=== Selected text ===
ESFP Careers
This page looks at careers for an average ESFP. However, every ESFP is different, and you are a unique individual. Our career questionnaire helps you confirm whether your type is ESFP, and provides an optional report that matches your unique personality with over 100 potential careers.
ESFP Types
If your closest personality type is ESFP then you are an action-oriented people person. You seek to live life to the full, and enjoy applying your people-skills (and other practical skills) to achieve a tangible benefit for people. You have a strong sense of immediacy or urgency - realising what needs to be done now - and are probably often urging your colleagues to stop talking and get on with doing something.ESFP Career Enjoyment
The table, below right, shows which careers ESFPs say they enjoy doing most - based on research involving over 10,000 people. We asked people to tell us their job and how much they were enjoying it. We also asked them to complete our questionnaire and/or declare their personality type. We found three important lessons from this research:
- Unsurprisingly, ESFPs tend to enjoy certain jobs more than others. This happens when the demands of a job match the preferences of an ESFP
- Some jobs are inherently more enjoyable than others, irrespective of personality type. This is because there are many factors other than personality type that make a job enjoyable, such as the opportunity for achievement or the degree of freedom/autonomy you have in the job.

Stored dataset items
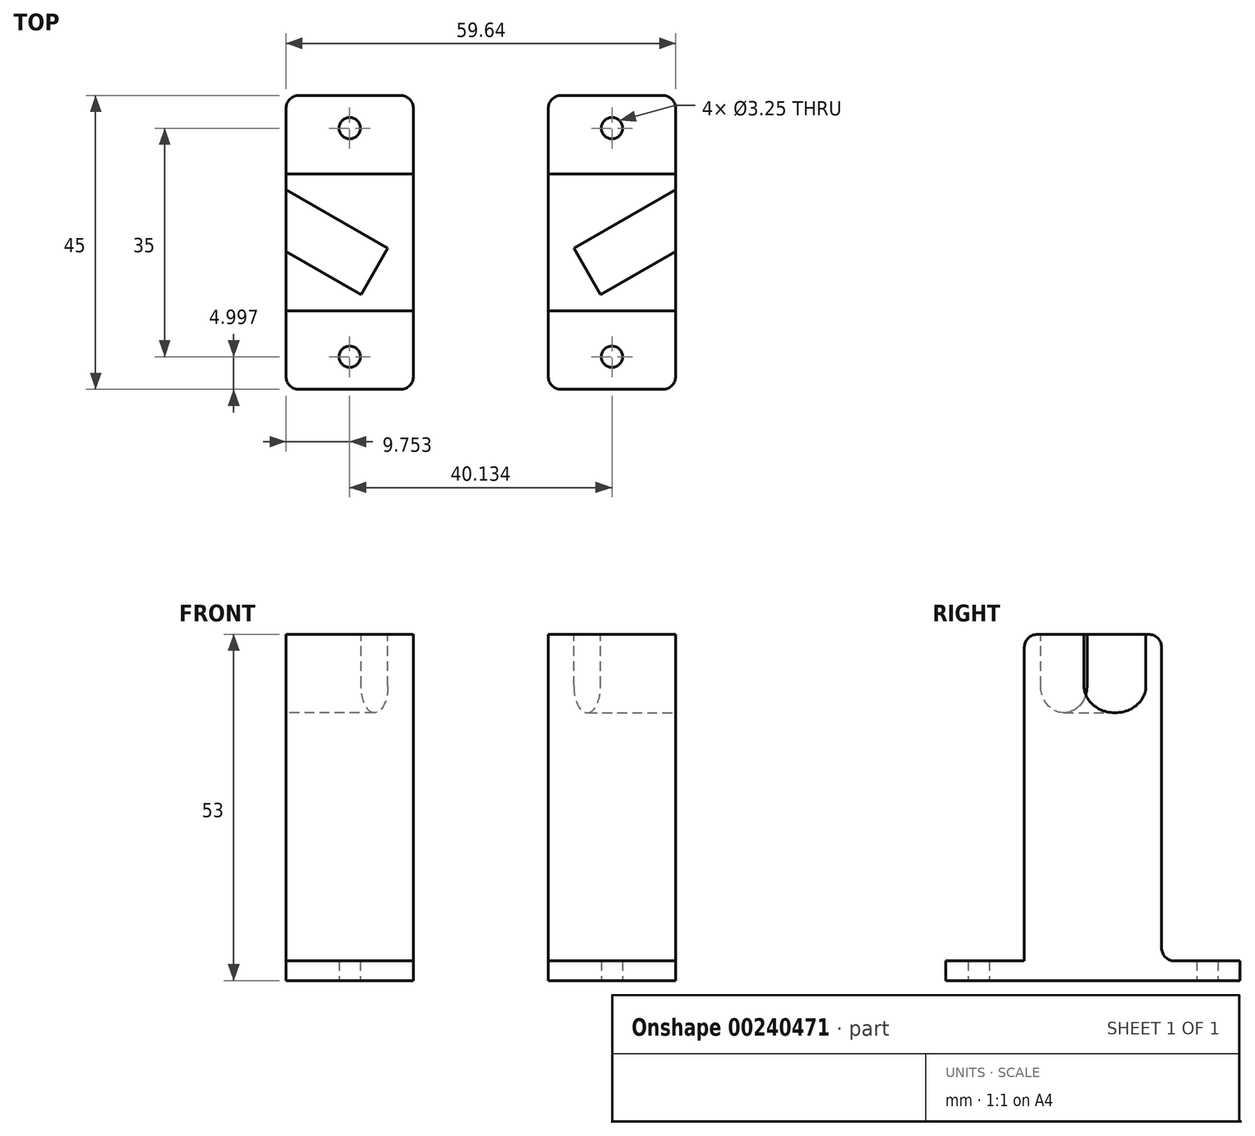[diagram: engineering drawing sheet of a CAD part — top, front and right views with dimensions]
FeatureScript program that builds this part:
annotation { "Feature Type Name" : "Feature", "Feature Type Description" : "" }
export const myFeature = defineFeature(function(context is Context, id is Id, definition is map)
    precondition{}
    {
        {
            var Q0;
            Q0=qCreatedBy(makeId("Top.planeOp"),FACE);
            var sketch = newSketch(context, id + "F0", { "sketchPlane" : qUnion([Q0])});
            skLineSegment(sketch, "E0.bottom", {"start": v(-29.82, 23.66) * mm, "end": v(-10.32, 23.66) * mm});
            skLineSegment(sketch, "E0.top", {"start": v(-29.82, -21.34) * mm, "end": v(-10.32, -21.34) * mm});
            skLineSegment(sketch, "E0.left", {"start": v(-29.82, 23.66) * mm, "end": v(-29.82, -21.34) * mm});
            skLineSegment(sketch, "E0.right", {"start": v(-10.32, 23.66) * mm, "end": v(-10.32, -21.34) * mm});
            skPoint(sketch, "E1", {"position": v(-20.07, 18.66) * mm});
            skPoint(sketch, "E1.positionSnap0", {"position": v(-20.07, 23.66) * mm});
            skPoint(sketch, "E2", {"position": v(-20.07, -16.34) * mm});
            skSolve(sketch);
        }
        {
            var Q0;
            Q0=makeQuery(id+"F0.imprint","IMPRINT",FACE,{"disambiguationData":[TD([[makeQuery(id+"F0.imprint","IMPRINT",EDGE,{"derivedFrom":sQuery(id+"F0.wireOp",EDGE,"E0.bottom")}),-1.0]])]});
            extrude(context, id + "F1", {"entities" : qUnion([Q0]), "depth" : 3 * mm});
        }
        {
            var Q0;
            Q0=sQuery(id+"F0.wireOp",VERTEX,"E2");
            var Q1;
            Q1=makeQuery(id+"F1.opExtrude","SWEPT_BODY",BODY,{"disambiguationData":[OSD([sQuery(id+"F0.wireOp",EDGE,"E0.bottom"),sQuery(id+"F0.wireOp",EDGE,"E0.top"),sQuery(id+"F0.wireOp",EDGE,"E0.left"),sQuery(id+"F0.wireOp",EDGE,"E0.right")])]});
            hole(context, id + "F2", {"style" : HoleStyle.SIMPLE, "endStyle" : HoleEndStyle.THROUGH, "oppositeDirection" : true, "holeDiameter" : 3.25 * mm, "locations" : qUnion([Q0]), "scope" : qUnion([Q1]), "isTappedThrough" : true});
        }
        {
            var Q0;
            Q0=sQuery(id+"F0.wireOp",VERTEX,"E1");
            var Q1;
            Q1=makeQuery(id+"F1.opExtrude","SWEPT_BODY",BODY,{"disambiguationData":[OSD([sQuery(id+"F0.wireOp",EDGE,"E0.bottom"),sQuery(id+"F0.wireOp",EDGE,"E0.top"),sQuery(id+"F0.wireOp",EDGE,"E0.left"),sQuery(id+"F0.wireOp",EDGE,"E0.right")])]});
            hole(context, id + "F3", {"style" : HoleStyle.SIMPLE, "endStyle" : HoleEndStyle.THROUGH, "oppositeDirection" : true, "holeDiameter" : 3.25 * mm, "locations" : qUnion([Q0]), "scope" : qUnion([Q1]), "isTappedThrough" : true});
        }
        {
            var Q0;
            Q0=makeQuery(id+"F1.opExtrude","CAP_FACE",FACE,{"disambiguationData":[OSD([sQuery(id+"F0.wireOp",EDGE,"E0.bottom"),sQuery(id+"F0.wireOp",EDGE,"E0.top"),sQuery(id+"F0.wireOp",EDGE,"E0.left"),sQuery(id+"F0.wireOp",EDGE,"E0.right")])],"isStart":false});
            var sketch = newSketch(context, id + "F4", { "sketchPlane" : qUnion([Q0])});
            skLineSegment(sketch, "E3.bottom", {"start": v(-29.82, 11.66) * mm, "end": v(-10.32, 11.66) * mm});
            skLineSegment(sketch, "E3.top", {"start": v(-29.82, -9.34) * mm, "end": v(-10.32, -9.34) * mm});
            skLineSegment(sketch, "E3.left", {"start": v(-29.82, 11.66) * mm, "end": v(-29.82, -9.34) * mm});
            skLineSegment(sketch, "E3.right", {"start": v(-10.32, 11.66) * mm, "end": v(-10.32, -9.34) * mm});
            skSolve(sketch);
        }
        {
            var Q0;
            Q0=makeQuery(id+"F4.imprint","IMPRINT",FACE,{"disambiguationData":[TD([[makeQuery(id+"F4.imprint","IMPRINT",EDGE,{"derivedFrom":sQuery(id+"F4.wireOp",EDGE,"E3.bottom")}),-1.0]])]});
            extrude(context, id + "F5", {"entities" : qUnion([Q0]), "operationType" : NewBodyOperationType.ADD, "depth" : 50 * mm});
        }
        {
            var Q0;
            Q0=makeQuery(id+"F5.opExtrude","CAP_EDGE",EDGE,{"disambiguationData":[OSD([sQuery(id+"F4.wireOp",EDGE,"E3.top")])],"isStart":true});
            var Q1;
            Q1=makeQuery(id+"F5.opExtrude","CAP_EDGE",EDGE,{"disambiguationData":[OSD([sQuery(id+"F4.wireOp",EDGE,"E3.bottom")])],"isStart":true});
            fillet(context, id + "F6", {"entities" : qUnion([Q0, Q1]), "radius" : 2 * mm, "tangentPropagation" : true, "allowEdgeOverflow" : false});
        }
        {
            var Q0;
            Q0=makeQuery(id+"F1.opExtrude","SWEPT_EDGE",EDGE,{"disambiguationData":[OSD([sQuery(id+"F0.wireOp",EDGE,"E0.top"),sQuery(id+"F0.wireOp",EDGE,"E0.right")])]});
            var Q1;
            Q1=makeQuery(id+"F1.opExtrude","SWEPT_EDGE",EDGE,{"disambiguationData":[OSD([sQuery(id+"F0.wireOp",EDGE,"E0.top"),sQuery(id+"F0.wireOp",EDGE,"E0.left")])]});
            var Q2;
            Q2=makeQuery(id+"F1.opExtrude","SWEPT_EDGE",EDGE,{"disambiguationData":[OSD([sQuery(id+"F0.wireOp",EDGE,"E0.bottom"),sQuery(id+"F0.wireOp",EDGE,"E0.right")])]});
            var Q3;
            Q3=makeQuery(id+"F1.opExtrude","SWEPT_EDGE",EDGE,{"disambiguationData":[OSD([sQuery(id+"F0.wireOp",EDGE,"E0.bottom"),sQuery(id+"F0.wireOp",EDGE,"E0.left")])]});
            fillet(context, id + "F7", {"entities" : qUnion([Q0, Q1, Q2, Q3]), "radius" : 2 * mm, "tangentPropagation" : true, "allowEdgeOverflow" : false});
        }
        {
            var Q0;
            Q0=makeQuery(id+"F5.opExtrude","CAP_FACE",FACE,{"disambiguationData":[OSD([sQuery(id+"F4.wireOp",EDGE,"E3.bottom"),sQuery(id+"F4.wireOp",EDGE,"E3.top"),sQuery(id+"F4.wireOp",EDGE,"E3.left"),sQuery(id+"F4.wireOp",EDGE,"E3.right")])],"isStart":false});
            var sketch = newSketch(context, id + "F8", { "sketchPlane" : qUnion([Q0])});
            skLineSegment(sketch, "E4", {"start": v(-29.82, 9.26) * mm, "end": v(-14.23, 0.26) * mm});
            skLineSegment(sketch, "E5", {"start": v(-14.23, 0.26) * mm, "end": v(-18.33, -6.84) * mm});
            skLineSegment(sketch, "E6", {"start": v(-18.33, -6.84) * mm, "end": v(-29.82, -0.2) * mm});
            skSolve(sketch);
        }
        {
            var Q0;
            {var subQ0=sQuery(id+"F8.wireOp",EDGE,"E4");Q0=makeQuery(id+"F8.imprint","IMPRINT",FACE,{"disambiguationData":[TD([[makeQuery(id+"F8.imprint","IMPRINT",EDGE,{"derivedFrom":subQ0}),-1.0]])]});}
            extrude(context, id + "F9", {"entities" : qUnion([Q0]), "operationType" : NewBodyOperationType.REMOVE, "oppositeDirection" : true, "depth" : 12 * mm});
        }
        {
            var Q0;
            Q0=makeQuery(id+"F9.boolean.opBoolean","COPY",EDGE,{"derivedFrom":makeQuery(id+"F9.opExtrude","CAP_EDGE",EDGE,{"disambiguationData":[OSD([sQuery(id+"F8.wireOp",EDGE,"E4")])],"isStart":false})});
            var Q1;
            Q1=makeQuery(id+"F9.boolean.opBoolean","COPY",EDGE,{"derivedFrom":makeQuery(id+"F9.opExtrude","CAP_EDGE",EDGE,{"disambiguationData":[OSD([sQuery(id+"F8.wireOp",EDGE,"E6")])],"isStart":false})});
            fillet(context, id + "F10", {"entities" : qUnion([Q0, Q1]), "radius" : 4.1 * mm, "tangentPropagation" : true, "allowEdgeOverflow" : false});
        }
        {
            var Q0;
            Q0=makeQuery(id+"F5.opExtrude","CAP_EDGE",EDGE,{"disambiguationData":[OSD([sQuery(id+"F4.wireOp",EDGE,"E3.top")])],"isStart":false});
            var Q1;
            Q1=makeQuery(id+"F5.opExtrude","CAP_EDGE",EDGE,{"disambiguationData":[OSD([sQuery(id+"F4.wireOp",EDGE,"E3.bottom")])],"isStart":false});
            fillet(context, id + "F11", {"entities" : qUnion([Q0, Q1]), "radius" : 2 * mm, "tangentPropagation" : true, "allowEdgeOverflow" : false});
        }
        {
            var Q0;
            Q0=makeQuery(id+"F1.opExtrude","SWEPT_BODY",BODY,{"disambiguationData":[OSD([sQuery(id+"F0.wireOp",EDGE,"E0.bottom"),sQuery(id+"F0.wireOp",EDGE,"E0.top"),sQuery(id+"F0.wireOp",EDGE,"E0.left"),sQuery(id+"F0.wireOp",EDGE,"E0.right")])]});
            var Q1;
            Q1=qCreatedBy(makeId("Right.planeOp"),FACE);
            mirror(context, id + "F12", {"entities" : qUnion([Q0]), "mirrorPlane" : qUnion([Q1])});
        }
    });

=== Instruction 1 ===
In the ESFP careers page, rewrite the passage from "ESFP Careers" to "100 potential careers.", substituting "survey" for "questionnaire".
=== Instruction 2 ===
According to the ESFP careers page, how many people took part in the research on which careers ESFPs enjoy most?
Answer using only the ESFP careers page.

=== Full output 1 ===
ESFP Careers
This page looks at careers for an average ESFP. However, every ESFP is different, and you are a unique individual. Our career survey helps you confirm whether your type is ESFP, and provides an optional report that matches your unique personality with over 100 potential careers.

=== Full output 2 ===
Over 10,000 people took part.